Before my eldest was due to go on a school trip to China, she researched quite a bit about the country before embarking on her journey.
She realised Chinese food is not what we have grown accustomed to here, pointing and staring is normal, spitting is common and not everyone will understand English.
However, one of her main fears was pollution. She worried about drinking water over there and walking around in the polluted environment. A day after she got back from her trip, a newspaper article caught both our eyes... ‘Pollution kills more than smoking’ was the headline and it named China’s environment as the second deadliest after India!
I was actually quite shocked to read that environmental pollution, from filthy air to contaminated water, was killing more people every year than all war and violence in the world.
I was not surprised but shocked at the level it has come to.
More than smoking, hunger or natural disasters, Aids, tuberculosis and malaria combined!
One out of every six premature deaths in the world in 2015 – about nine million – could be attributed to disease from toxic exposure, according to a study released last week.
The study in The Lancet medical journal says the financial cost from pollution-related death, sickness and welfare is equally massive, costing some $4.6 trillion in annual losses – or about 6.2 per cent of the global economy.
The report marks the first attempt to pull together data on disease and death caused by all forms of pollution combined.
“Pollution is a massive problem that people aren’t seeing because they’re looking at scattered bits of it,” says epidemiologist Philip Landrigan, dean of global health at the Icahn School of Medicine at Mount Sinai, New York, and the lead author of the report.

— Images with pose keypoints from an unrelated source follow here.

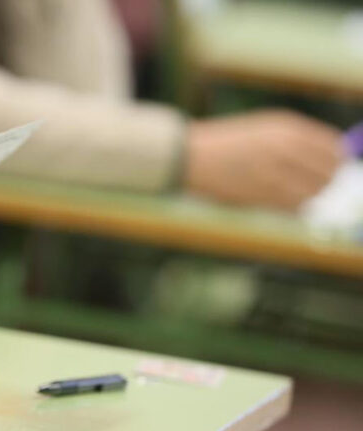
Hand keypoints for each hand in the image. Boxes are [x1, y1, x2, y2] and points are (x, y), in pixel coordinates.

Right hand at [185, 110, 343, 210]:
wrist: (189, 156)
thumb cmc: (226, 143)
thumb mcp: (263, 130)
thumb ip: (296, 141)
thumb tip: (331, 159)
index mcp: (286, 128)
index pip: (332, 147)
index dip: (336, 160)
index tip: (334, 168)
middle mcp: (284, 147)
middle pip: (327, 172)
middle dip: (326, 181)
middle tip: (318, 186)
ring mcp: (273, 171)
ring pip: (313, 192)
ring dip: (310, 196)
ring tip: (297, 194)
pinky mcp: (261, 193)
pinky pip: (293, 205)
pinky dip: (294, 207)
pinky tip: (284, 203)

Experts say the 9m premature deaths the study found was just a partial estimate and the number of people killed by pollution is undoubtedly higher and will be quantified once more research is done and new methods of assessing harmful impacts are developed.
Areas like Sub-Saharan Africa have yet to even set up air pollution monitoring systems. Soil pollution has received scant attention. And there are still plenty of potential toxins still being ignored, with less than half of the 5,000 new chemicals widely dispersed throughout the environment since 1950 having been tested for safety or toxicity.
Asia and Africa are the regions putting the most people at risk, while India tops the list of individual countries. One out of every four premature deaths in India in 2015, or some 2.5m, was attributed to pollution, the study found.
China’s environment was the second deadliest, with more than 1.8m premature deaths, or one in five, blamed on pollution-related illness.
Several other countries like Bangladesh, Pakistan, North Korea, South Sudan and Haiti also see nearly a fifth of their premature deaths caused by pollution.
To reach its figures, the study’s authors used methods outlined by the US Environmental Protection Agency for assessing field data from soil tests, as well as with air and water pollution data from the Global Burden of Disease, an ongoing study run by institutions including the World Health Organisation and the Institute for Health Metrics and Evaluation at the University of Washington.
As we know it is most often the world’s poorest who suffer and the vast majority of pollution-related deaths (92pc) occur in low- or middle-income developing countries. Environmental regulations in those countries tend to be weaker and industries lean on outdated technologies and dirtier fuels. In wealthier countries where overall pollution is not as rampant, it is still the poorest communities that are more often exposed, the report says.
“There is this myth that finance ministers still live by, that you have to let industry pollute or else you won’t develop, he said. “It just isn’t true,” says Richard Fuller, head of the global toxic watchdog Pure Earth and one of the 47 scientists, policymakers and public health experts who contributed to the 51-page report.
I cannot understand how some still don’t get that controlling pollution would also solve many other problems one of which is climate change!